═════ PAGE TEXT ═════

How do pesticides cause asthma? According to the advocacy organization Beyond Pesticides:
- Numerous studies have found compelling evidence that exposure to pesticides is correlated with higher rates of asthma. One research focus has been on farmers and pesticide applicators (adults), groups typically exposed to higher levels of pesticides than the average population. Many studies have shown that this population has higher rates of asthma and other respiratory problems due to their use of pesticides. Yet occupational pesticide exposure is only one piece of the puzzle—household and community exposure to pesticides (where children are more prone) can also lead to respiratory problems. An early study done in the 1960s in Hawaii found that frequent household use of insecticides is correlated with an increased prevalence of respiratory disorders, including asthma and chronic bronchitis. The majority of the pesticides used were bug sprays for mosquitoes, flies, and cockroaches.
- In children without previous respiratory problems, pesticides overwhelm the cells’ ability to detoxify chemicals, or cause immune and muscular effects, all of which can lead to respiratory problems.
- Timing is crucial–The of over 4000 school-aged children studied in California, researchers discovered that children exposed to herbicides during their first year of life are four and a half times more likely to be diagnosed with asthma before the age of five; toddlers exposed to insecticides are more than twice as likely to get asthma.
How do pesticides trigger asthma? According to the advocacy organization Beyond Pesticides:
- People with asthma are especially sensitive to pesticides and at risk of attacks when exposed to even small amounts. Most pesticides are small molecules that can exacerbate or aggravate asthma symptoms. Pesticides can trigger asthma attacks by increasing airway hyper-reactivity, which makes the airway very sensitive to any allergen or stimulus. Hypersensitive lungs are a trademark feature of asthmatics. Subsequent exposure to a stimulus can cause an extreme reaction in a hyper-reactive airway. In these situations, researchers at Johns Hopkins University believe that pesticides alter the nerve function controlling the smooth muscle lining of the airway, causing the airway to contract and restrain airflow, which is exactly what occurs during an asthma attack. Pesticides can also trigger asthma attacks by damaging lung epithelial cells directly.
While not all pesticides are associated with asthma, many are.
27 out of 30 commonly used lawn pesticides are sensitizers or irritants, and therefore have the potential to trigger asthma attacks, exacerbate asthma, or lead to a higher risk of developing asthma. Similarly, 39 of the 48 pesticides commonly used in schools are sensitizers or irritants. Many insecticides, herbicides and fungicides are linked to respiratory problems—click here for more info. Source: http://www.beyondpesticides.org/infoservices/pesticidesandyou/Summer%2005/asthma%20article.pdf
Roaches
High rates of childhood asthma are often attributed to exposure to cockroach allergens. Certain proteins are found in cockroach feces and saliva and can cause allergic reactions or trigger asthma symptoms in some individuals.

═════ DATA SECTION ═════

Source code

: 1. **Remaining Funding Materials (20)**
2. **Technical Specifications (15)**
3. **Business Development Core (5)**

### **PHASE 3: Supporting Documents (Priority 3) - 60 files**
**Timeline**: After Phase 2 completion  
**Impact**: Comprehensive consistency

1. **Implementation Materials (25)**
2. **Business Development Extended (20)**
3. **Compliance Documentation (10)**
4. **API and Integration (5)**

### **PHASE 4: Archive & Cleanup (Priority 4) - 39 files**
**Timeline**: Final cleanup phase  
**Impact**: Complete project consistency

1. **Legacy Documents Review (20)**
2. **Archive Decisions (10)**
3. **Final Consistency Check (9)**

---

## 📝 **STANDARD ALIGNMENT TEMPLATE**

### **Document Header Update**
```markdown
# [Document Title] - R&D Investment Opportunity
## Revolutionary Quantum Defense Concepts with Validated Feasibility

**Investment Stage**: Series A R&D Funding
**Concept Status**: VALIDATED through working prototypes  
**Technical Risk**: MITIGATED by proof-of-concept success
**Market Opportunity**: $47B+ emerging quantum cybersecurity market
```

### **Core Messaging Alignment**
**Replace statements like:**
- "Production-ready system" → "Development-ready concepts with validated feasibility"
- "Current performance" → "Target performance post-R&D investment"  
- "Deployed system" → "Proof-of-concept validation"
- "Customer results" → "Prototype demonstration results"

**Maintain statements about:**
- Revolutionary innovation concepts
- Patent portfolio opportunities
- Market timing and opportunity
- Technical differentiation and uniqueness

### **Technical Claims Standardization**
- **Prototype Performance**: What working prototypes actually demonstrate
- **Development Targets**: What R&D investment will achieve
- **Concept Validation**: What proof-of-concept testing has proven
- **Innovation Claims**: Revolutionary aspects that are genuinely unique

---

═════

• WORK TASK A:
Translate this sentence from the pesticides and asthma text into Spanish: "While not all pesticides are associated with asthma, many are."
• WORK TASK B:
From the pesticides and asthma text, return the stretch from "- Timing is" through "to get asthma.", copied word for word.

• ANSWER SECTION A:
Aunque no todos los pesticidas están asociados con el asma, muchos sí lo están.

• ANSWER SECTION B:
- Timing is crucial–The of over 4000 school-aged children studied in California, researchers discovered that children exposed to herbicides during their first year of life are four and a half times more likely to be diagnosed with asthma before the age of five; toddlers exposed to insecticides are more than twice as likely to get asthma.